Q2. How does Hantavirus spread, and can it transmit person-to-person in India?
In India, hantavirus is transmitted via inhalation of aerosolized excreta (urine, feces, saliva) from infected rodents such as Rattus rattus, Bandicota species, and Suncus murinus. The strains circulating in India (Thottapalayam, Seoul and Hantaan) are not known to be transmitted from person to person. Human-to-human transmission has been documented only for the Andes strain, which is currently not endemic in India.
Q3. Who is at the highest risk of Hantavirus infection in India?
High-risk groups include tribal communities (particularly rodent-hunting groups like the Irulas of Tamil Nadu), agricultural workers, forestry workers, rural health workers, and anyone with regular contact with rodent habitats. Studies show seroprevalence of 5.2% to 6.9% in such at-risk cohorts.

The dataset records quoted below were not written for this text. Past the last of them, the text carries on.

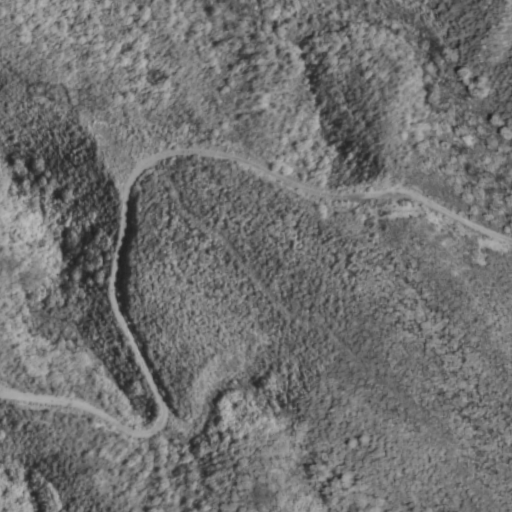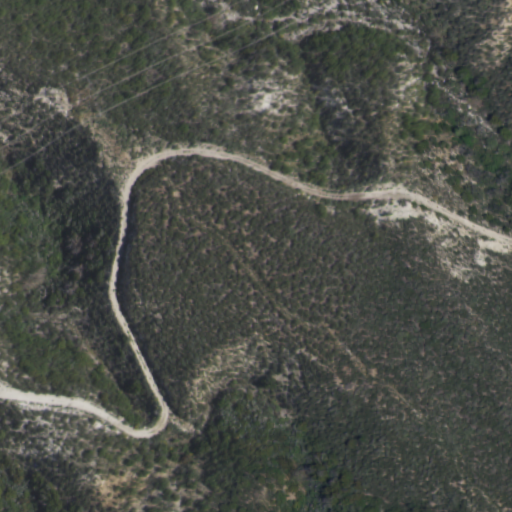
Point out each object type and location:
power tower: (68, 91)
road: (124, 188)
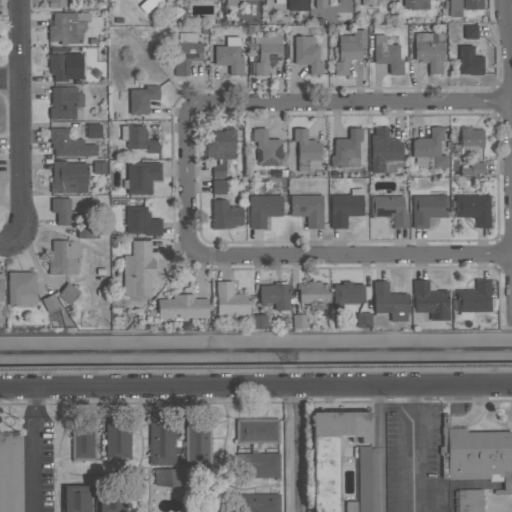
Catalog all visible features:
building: (366, 2)
building: (56, 3)
building: (368, 3)
building: (57, 4)
building: (294, 4)
building: (320, 4)
building: (320, 4)
building: (414, 4)
building: (415, 4)
building: (233, 5)
building: (297, 5)
building: (462, 6)
building: (463, 6)
road: (509, 15)
building: (67, 26)
building: (67, 27)
building: (470, 31)
building: (470, 32)
building: (349, 49)
building: (429, 49)
building: (349, 50)
building: (429, 50)
building: (186, 52)
building: (187, 52)
building: (267, 52)
building: (268, 53)
building: (307, 53)
building: (307, 53)
building: (229, 54)
building: (387, 54)
building: (387, 55)
building: (229, 56)
building: (469, 60)
building: (469, 61)
building: (65, 66)
building: (58, 68)
road: (10, 80)
building: (142, 98)
building: (142, 99)
building: (64, 102)
building: (64, 102)
road: (350, 103)
road: (21, 119)
building: (93, 130)
building: (93, 131)
building: (471, 137)
building: (138, 138)
building: (139, 139)
building: (470, 142)
building: (69, 144)
building: (69, 144)
building: (220, 144)
building: (221, 144)
building: (266, 147)
building: (266, 148)
building: (430, 148)
building: (346, 149)
building: (347, 149)
building: (383, 149)
building: (429, 149)
building: (306, 150)
building: (307, 151)
building: (384, 151)
building: (472, 169)
building: (473, 169)
building: (218, 170)
building: (218, 170)
building: (141, 176)
building: (69, 177)
building: (69, 177)
building: (140, 177)
road: (190, 180)
building: (219, 186)
building: (218, 187)
building: (345, 207)
building: (389, 208)
building: (427, 208)
building: (473, 208)
building: (473, 208)
building: (263, 209)
building: (263, 209)
building: (307, 209)
building: (307, 209)
building: (344, 209)
building: (389, 209)
building: (427, 209)
building: (62, 210)
building: (63, 210)
building: (224, 214)
building: (225, 215)
building: (141, 221)
building: (141, 222)
building: (87, 232)
road: (11, 239)
road: (351, 256)
building: (64, 257)
building: (64, 257)
building: (138, 269)
building: (138, 270)
building: (1, 286)
building: (1, 287)
building: (21, 288)
building: (21, 288)
building: (68, 292)
building: (68, 293)
building: (314, 293)
building: (346, 293)
building: (347, 293)
building: (314, 294)
building: (274, 295)
building: (275, 295)
building: (472, 298)
building: (474, 298)
building: (229, 299)
building: (229, 300)
building: (429, 300)
building: (429, 300)
building: (389, 301)
building: (49, 302)
building: (388, 302)
building: (182, 306)
building: (181, 307)
building: (54, 315)
building: (362, 319)
building: (361, 320)
building: (258, 321)
building: (258, 321)
building: (298, 321)
building: (298, 321)
road: (256, 388)
road: (474, 414)
road: (428, 422)
road: (445, 422)
building: (256, 431)
building: (257, 431)
building: (83, 434)
building: (118, 436)
building: (161, 438)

Q4. Is India at risk from the 2026 MV Hondius hantavirus cruise ship outbreak?
As of May 2026, India has not reported any confirmed cases linked to the MV Hondius outbreak. The WHO has assessed the global risk from this event as low. Travellers returning from Argentina, Chile, Uruguay, or other South American countries with rodent exposure should be monitored for symptoms (fever, myalgia, rapid respiratory deterioration) for up to 8 weeks post-exposure.
Q5. Are there treatments or vaccines for Hantavirus available in India?
Currently, there is no approved specific antiviral treatment or vaccine for hantavirus infections anywhere in the world, including India. Management is supportive, including careful fluid and electrolyte management, respiratory and hemodynamic support, and renal replacement therapy if required. Early ICU referral is the most evidence-backed intervention for improving survival outcomes.